Malam itu, setelah menghabiskan waktu berbicara di kamar, Ryan memutuskan untuk mengantarkan Elma pulang. Meskipun tubuhnya masih terasa lemah, ia bersikeras untuk berjalan bersamanya. “Aku tidak akan membiarkanmu pulang sendirian,” kata Ryan dengan nada tegas.
Elma mencoba menolak, tetapi melihat tekad di mata Ryan, ia akhirnya menyerah. “Baiklah, tapi jangan memaksakan diri. Kalau kau merasa sakit, kita bisa berhenti,” katanya sambil tersenyum kecil.
Mereka berjalan perlahan di bawah sinar bulan, melewati jalanan yang sepi. Udara malam terasa dingin, tetapi kehadiran satu sama lain membuat segalanya terasa hangat. Di sepanjang jalan, mereka berbicara tentang hal-hal ringan, mencoba melupakan beban yang selama ini mereka rasakan.
Ketika mereka sampai di depan rumah Elma, Ryan berhenti sejenak. “Terima kasih untuk semuanya, Elma. Aku tidak tahu apa yang akan terjadi tanpamu.”
Elma menatapnya, senyum lembut menghiasi wajahnya. “Kau juga selalu ada untukku, Ryan. Jadi, aku hanya melakukan hal yang sama.”

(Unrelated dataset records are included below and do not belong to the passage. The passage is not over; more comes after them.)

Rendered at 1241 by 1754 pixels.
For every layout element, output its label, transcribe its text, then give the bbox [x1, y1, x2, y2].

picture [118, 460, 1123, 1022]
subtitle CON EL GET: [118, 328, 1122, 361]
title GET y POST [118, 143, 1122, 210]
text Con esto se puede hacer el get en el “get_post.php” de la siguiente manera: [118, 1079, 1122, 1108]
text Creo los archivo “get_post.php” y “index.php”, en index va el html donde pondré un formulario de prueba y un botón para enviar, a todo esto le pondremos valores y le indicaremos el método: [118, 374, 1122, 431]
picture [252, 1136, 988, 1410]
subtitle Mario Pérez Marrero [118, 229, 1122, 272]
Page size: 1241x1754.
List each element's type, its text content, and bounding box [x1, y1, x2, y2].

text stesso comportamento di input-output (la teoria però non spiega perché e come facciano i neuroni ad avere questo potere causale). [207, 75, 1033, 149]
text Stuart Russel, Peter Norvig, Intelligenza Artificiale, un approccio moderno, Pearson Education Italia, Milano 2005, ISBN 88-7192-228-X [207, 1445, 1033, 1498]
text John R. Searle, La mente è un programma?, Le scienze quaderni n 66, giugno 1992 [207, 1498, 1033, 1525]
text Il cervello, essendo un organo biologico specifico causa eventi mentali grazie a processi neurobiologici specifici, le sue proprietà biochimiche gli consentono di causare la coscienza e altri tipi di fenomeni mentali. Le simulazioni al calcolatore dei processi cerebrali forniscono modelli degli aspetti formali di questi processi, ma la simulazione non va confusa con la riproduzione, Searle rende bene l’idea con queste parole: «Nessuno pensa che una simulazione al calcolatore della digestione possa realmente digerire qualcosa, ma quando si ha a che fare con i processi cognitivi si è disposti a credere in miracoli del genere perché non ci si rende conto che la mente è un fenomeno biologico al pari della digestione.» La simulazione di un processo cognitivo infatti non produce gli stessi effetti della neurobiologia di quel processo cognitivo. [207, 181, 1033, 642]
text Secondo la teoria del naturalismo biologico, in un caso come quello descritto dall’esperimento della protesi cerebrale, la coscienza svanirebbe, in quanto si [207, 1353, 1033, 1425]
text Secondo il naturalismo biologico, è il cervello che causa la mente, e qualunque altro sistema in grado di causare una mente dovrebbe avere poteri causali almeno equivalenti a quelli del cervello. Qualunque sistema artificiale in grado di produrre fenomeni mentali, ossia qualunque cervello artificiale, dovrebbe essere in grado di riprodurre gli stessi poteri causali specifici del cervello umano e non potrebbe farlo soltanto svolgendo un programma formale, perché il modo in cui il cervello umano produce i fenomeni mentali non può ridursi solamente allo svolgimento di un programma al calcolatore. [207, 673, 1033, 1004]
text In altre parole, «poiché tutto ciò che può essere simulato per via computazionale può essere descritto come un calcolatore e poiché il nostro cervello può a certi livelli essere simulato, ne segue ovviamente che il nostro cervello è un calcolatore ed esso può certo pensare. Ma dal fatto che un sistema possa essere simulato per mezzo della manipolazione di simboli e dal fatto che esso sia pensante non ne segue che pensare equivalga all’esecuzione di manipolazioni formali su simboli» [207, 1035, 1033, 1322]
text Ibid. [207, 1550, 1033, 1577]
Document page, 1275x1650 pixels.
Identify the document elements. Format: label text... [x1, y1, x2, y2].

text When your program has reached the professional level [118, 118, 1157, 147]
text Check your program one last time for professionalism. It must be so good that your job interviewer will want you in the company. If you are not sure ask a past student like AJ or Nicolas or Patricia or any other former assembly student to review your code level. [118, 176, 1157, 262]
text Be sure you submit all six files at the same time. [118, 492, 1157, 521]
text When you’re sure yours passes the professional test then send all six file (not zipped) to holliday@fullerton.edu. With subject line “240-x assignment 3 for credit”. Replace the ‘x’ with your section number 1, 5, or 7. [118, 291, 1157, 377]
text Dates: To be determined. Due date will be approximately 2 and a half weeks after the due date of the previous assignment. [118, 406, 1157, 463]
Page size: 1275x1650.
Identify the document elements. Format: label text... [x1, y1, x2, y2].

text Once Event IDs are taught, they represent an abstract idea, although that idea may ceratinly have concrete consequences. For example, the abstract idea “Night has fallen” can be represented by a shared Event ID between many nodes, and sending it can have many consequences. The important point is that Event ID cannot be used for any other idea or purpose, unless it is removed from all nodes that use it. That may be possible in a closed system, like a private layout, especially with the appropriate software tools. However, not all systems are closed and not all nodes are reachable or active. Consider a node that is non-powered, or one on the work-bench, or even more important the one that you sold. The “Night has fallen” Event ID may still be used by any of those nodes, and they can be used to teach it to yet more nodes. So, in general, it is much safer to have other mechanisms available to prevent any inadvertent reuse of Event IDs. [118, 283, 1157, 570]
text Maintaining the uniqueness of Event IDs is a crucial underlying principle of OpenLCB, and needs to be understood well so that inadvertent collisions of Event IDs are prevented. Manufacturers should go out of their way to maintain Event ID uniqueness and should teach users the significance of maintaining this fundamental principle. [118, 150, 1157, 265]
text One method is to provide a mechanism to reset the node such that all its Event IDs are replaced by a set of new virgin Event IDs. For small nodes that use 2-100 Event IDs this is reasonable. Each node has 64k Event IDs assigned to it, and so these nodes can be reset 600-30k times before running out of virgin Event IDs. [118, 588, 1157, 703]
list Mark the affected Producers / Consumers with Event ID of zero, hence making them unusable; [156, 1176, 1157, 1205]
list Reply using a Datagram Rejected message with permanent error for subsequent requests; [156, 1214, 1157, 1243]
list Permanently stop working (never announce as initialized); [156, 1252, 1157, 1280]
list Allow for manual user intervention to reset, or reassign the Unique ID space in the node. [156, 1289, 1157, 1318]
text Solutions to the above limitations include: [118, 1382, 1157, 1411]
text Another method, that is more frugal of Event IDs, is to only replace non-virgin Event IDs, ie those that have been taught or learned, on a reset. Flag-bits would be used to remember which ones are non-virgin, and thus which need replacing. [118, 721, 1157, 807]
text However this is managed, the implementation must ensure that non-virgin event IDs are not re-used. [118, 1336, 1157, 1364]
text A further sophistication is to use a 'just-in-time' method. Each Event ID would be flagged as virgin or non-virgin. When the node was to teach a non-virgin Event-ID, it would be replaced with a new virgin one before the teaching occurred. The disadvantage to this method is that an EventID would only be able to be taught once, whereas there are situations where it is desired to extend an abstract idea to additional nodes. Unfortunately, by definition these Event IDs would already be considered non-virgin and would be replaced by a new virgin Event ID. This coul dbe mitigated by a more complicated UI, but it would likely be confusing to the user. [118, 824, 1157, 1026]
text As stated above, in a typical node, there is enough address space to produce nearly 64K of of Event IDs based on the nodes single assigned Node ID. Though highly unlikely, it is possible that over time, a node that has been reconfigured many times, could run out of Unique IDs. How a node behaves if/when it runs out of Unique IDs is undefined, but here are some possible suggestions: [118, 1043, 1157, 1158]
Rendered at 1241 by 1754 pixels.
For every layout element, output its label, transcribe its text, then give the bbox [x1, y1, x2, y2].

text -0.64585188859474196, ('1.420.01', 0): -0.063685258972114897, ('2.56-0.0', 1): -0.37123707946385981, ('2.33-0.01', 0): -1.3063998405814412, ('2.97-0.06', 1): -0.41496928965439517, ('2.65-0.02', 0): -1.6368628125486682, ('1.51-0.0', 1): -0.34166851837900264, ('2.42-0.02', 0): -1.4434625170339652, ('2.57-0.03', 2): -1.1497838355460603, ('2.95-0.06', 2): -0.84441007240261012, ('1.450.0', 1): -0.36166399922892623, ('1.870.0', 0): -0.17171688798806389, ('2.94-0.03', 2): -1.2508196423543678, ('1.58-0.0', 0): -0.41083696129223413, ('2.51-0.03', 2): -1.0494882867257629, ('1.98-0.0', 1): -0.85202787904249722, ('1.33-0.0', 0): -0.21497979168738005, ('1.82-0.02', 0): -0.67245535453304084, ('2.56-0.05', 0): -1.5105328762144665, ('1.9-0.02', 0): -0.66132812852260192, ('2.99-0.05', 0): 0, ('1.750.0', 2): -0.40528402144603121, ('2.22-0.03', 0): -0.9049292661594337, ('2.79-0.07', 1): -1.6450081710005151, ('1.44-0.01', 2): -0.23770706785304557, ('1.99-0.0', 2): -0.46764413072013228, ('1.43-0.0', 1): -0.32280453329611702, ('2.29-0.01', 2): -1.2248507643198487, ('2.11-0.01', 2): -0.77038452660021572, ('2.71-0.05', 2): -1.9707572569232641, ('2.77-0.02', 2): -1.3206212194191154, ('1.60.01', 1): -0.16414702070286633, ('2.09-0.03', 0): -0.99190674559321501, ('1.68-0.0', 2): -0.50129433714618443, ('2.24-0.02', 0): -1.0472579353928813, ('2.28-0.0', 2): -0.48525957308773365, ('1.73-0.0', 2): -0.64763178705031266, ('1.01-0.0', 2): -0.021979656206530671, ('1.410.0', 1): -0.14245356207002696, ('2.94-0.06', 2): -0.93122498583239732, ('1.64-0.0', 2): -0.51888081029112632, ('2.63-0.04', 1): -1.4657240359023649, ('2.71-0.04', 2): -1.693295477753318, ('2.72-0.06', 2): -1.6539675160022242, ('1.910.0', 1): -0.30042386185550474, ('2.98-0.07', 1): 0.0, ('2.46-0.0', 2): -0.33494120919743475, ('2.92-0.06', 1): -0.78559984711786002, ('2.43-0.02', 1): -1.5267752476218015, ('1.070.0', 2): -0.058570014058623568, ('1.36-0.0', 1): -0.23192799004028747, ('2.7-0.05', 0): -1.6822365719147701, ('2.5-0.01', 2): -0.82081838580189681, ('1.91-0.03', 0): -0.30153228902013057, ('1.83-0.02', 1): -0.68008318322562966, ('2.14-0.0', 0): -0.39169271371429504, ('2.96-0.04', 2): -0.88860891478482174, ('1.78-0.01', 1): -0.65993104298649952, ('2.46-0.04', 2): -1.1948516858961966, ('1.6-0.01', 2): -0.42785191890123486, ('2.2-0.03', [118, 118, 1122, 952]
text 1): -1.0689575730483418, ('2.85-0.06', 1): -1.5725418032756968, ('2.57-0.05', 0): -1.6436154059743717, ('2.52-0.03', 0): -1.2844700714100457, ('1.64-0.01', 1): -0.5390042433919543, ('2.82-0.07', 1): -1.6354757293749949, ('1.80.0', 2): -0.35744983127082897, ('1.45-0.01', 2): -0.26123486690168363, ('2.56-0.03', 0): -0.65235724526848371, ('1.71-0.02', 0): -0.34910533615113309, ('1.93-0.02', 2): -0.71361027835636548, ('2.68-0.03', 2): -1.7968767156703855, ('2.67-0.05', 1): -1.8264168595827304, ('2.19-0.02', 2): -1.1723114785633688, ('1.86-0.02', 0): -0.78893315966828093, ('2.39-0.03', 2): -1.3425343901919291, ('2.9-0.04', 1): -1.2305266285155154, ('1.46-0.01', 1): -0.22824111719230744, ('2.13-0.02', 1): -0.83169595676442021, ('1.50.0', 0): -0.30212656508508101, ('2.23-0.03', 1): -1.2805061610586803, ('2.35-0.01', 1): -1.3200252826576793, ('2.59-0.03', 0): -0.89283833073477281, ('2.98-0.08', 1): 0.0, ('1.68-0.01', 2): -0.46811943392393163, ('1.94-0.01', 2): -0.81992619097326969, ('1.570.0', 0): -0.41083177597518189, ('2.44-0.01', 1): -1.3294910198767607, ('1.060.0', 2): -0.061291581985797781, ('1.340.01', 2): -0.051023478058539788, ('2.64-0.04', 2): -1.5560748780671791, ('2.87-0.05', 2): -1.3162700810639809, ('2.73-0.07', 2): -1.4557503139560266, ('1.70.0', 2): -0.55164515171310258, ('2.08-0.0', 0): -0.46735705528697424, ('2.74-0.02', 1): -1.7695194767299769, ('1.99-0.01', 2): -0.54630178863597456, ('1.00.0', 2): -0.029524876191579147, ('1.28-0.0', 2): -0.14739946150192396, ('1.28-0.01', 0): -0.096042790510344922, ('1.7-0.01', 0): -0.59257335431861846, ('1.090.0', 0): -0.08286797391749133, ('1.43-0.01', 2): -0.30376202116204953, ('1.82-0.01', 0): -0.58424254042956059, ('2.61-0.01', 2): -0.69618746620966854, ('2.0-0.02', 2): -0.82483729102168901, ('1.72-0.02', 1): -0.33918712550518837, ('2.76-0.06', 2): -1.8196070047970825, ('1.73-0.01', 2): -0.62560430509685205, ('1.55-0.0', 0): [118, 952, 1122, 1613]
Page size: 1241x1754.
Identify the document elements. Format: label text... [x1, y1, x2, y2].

Mereka berdiri dalam keheningan beberapa saat sebelum Elma melangkah masuk ke rumahnya. Ryan menunggu sampai pintu tertutup sebelum berbalik untuk berjalan pulang. Dalam hatinya, ia merasa ada kekuatan baru yang tumbuh, didorong oleh kehangatan dan dukungan Elma.